If you’ve read my reviews before, you know I have a low tolerance for cheesy romance. Thankfully, there was enough meat to the story and plot (and the characters themselves) that I was able to enjoy the story along with the natural progression of the romance. I didn’t care for the sex scenes, but thankfully they were few (and not unexpected, considering the genre).

So, naturally, when I found out there was another book in the series, I eagerly picked it up to begin reading. However…

Changeling Dream

by Dani Harper

Paranormal Romance

Release Date: June 2011

changeling_dream-329x501Summary (author’s website):

In times of stress Jillian Descharme has always found calm in her dream of a great white wolf with haunting blue eyes. But she is startled when the visions return and this time seem so real. Late at night he comes to her, speaks to her, touches her.

Thirty years ago James Macleod lost his wife and unborn child to a killer bent on destroying the Changelings. Though he longed for death, his animal instinct fought for survival and James has been a wolf ever since. Yet now a woman has reawakened the man in him, taming wild
instincts but arousing still wilder needs. With his ancient enemy hunting the legendary white wolf, James must fight for new life, new hope, new love.

My Thoughts:

…yeah… plot? Not so much. Enjoyable characters? Not exactly. Story before sex? Heck no.

James Macleod is incredibly broody… Jillian Descharme is ridiculously dense when it comes to men and apparently has absolutely no sense of self-preservation (which doesn’t make logical sense considering her tragic past). This book meanders along without a real villain or sense of direction until the “climax” at the end (though there are plenty of “climaxes” throughout, if you know what I mean… sigh) which seems tacked on, like “oh yeah, we need to have something bad happen and some kind of resolution… okay, here’s a gun and an angry dude, *ta-da*!”

And if you didn’t get my not-subtle-in-any-way hint in the previous paragraph, the book just seems to glide from sex scene to sex scene, without particular concern for story.
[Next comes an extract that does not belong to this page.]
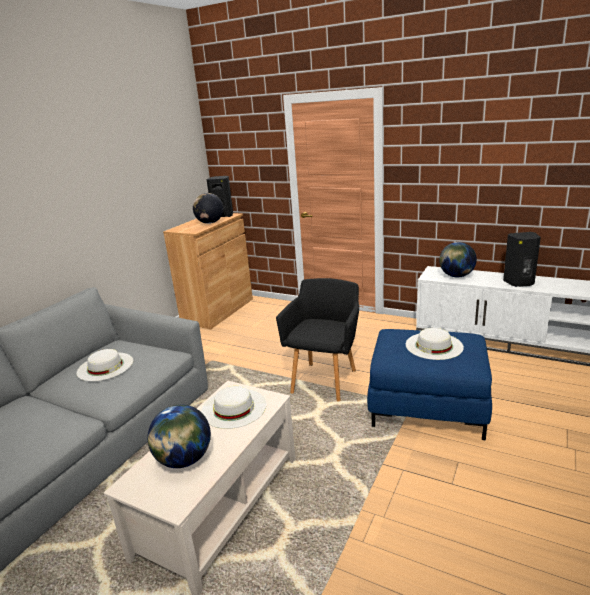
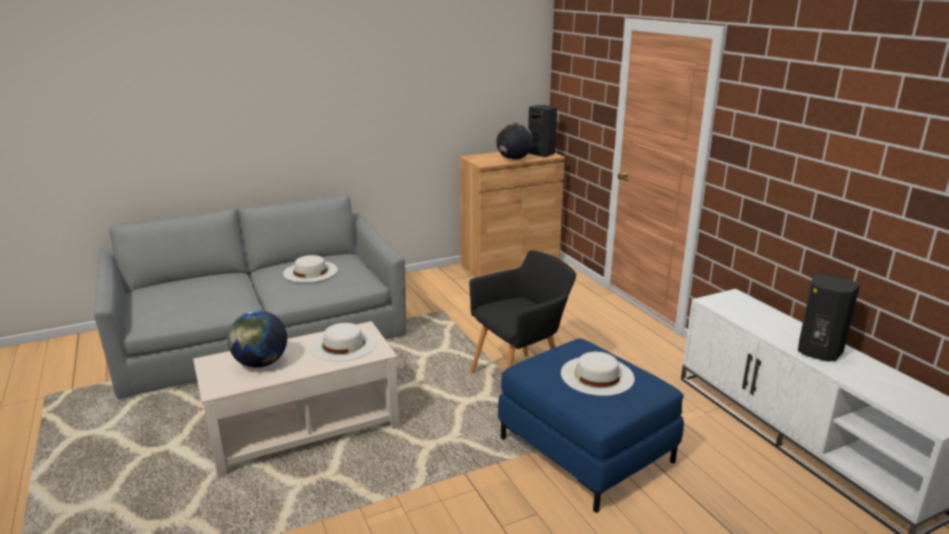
camera: 35 degrees right, 0 degrees up
(456, 276) = (747, 313): globe -> none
It was frustrating, and I felt like I was reading a different book from a different author. Not to mention my disappointment that we’d switched main characters from the first book. I wanted more Zoey and Connor!!!
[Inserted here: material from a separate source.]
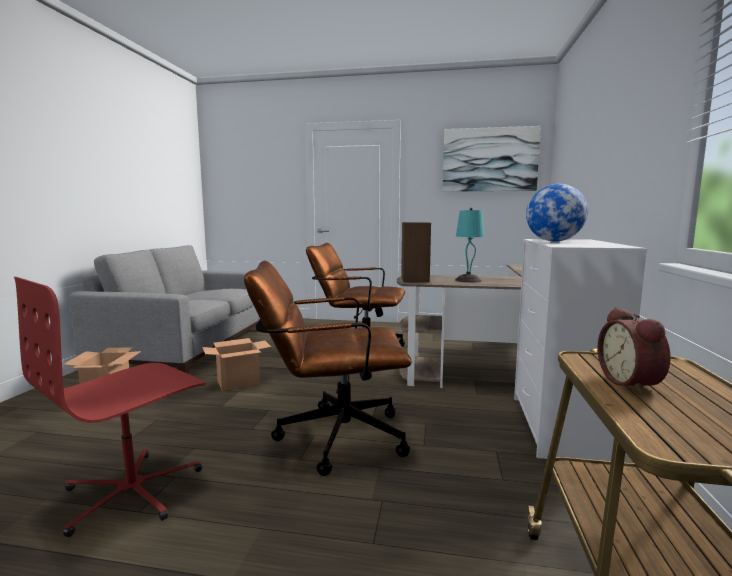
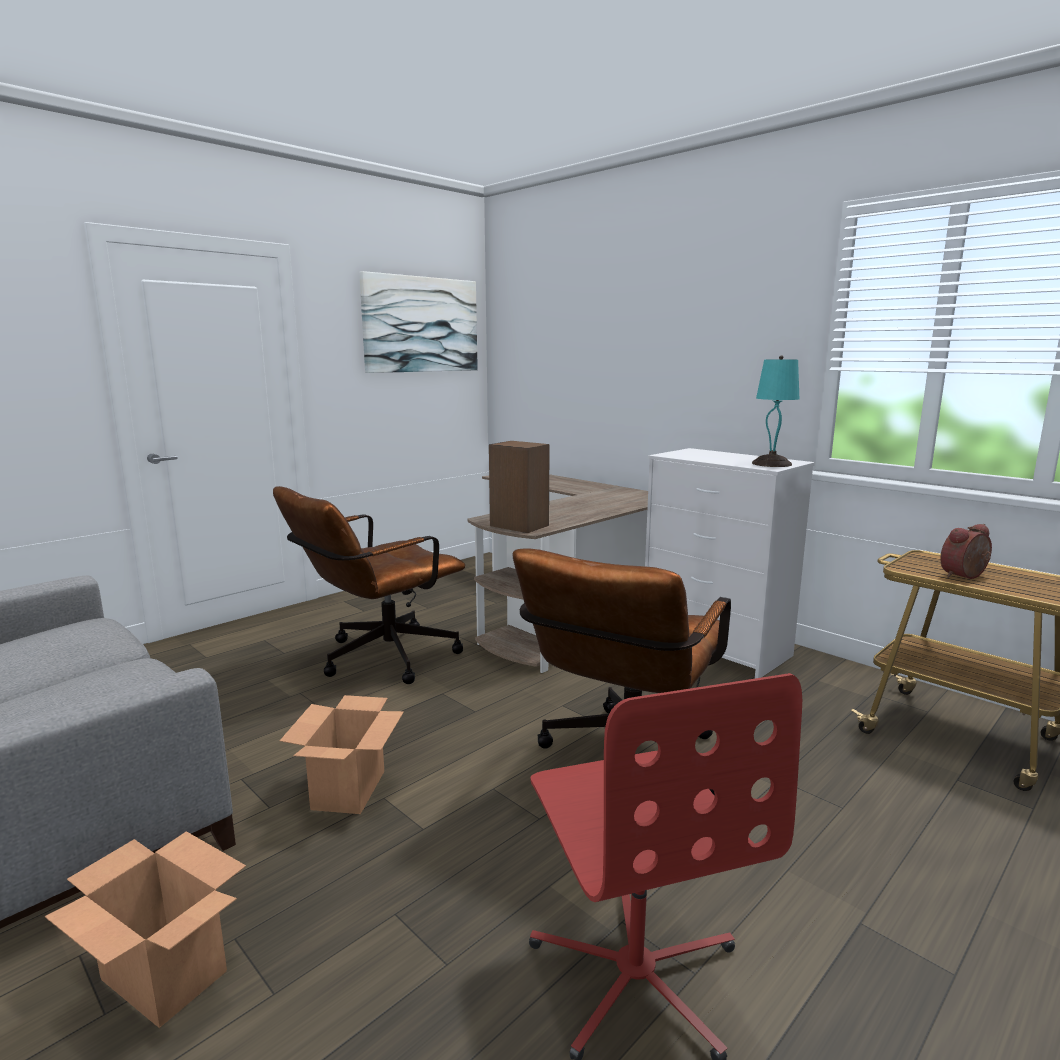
camera: 55 degrees left, 5 degrees up
(467, 280) = (564, 512): turquoise table lamp -> turquoise table lamp (770, 464)
(554, 241) = (709, 458): globe -> none
(632, 383) = (965, 576): alarm clock -> alarm clock turned 120 degrees clockwise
Ultimately, I don’t know if I’ll read the third book. I might page through it in hopes that it’s more like the first, but I’ll put it down quickly if it doesn’t go anywhere. But I would definitely recommend Changeling Moon to fans of paranormal romance, if you can get used to Harper’s writing style and accept the fact that you’ll never read the word ‘wolf’ again without wanting to gouge your eyes out.
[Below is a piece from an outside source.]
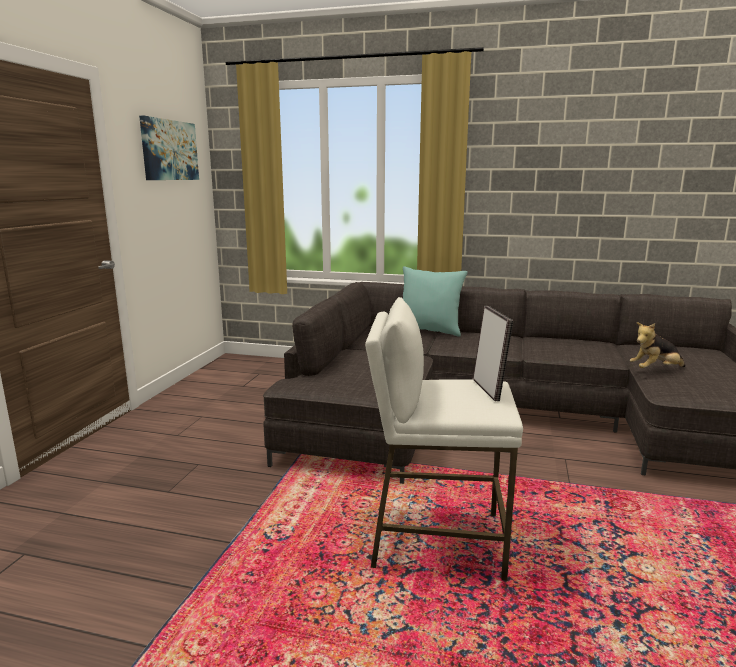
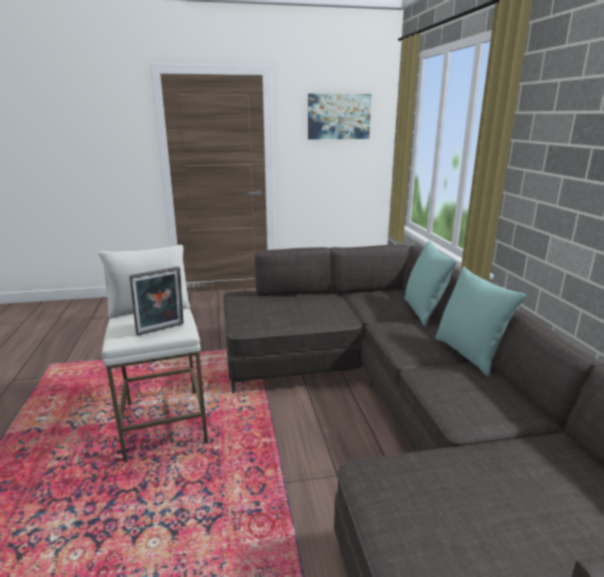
camera: 65 degrees right, 5 degrees up
(516, 337) = (469, 354): none -> turquoise pillow
(655, 370) = (450, 459): plush toy -> none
Verdict: Read book one, leave book two on the shelf.

About the Author

daniharperDani Harper, author of Changeling Moon, writes paranormal romance, blogs about the paranormal, watches paranormal TV and movies, and reads paranormal books of almost any kind. So it’s only natural that werewolves, faeries, ghosts and other supernatural creatures populate her stories. She lives on an island in Southeast Alaska with her fisherman husband. Her stories get written on land or at sea with the help of her executive secretary, Fiona the Pug.